**REQUIRED WORK**:
In the entries that follow, find the line containing "MATION YIN YOGA 60H •" and the line containing "всего сопротивляются и", then copy exactly everything from the first through the second except the pictures.
· · ·
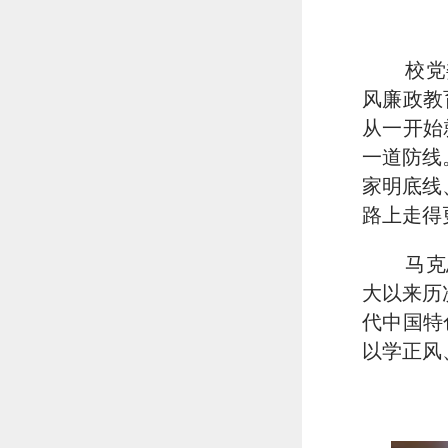
校党
风廉政教
从一开始
一道防线
家明底线
路上走得
马克
大以来历
代中国特
以学正风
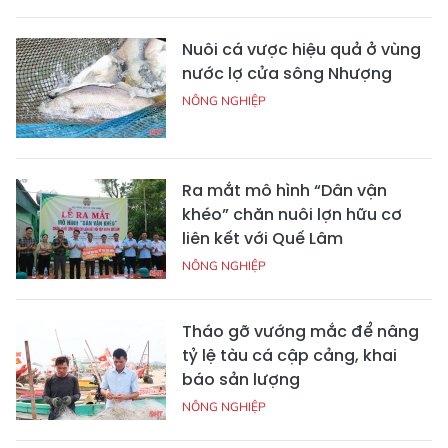
Nuôi cá vược hiệu quả ở vùng
nước lợ cửa sông Nhượng
NÔNG NGHIỆP
Ra mắt mô hình “Dân vận
khéo” chăn nuôi lợn hữu cơ
liên kết với Quế Lâm
NÔNG NGHIỆP
Tháo gỡ vướng mắc để nâng
tỷ lệ tàu cá cập cảng, khai
báo sản lượng
NÔNG NGHIỆP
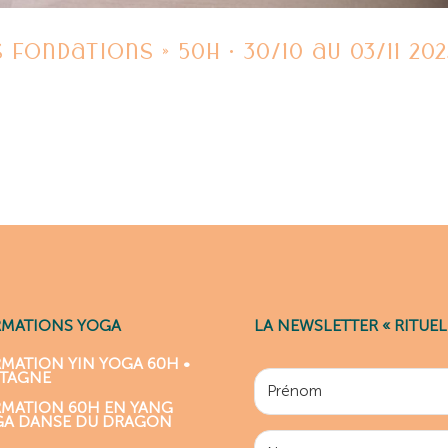
Fondations » 50h • 30/10 au 03/11 202
RMATIONS YOGA
LA NEWSLETTER « RITUEL
MATION YIN YOGA 60H •
ETAGNE
MATION 60H EN YANG
GA DANSE DU DRAGON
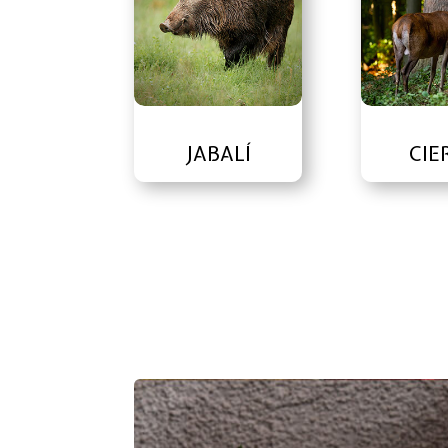
JABALÍ
CIE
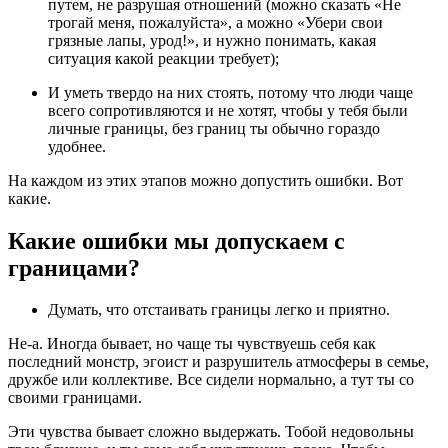
путем, не разрушая отношений (можно сказать «Не
трогай меня, пожалуйста», а можно «Убери свои
грязные лапы, урод!», и нужно понимать, какая
ситуация какой реакции требует);
И уметь твердо на них стоять, потому что люди чаще
всего сопротивляются и не хотят, чтобы у тебя были
личные границы, без границ ты обычно гораздо
удобнее.
На каждом из этих этапов можно допустить ошибки. Вот
какие.
Какие ошибки мы допускаем с
границами?
Думать, что отстаивать границы легко и приятно.
Не-а. Иногда бывает, но чаще ты чувствуешь себя как
последний монстр, эгоист и разрушитель атмосферы в семье,
дружбе или коллективе. Все сидели нормально, а тут ты со
своими границами.
Эти чувства бывает сложно выдержать. Тобой недовольны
· · ·
**TASK OUTPUT**:
MATION YIN YOGA 60H •
ETAGNE
MATION 60H EN YANG
GA DANSE DU DRAGON
JABALÍ
CIE
путем, не разрушая отношений (можно сказать «Не
трогай меня, пожалуйста», а можно «Убери свои
грязные лапы, урод!», и нужно понимать, какая
ситуация какой реакции требует);
И уметь твердо на них стоять, потому что люди чаще
всего сопротивляются и не хотят, чтобы у тебя были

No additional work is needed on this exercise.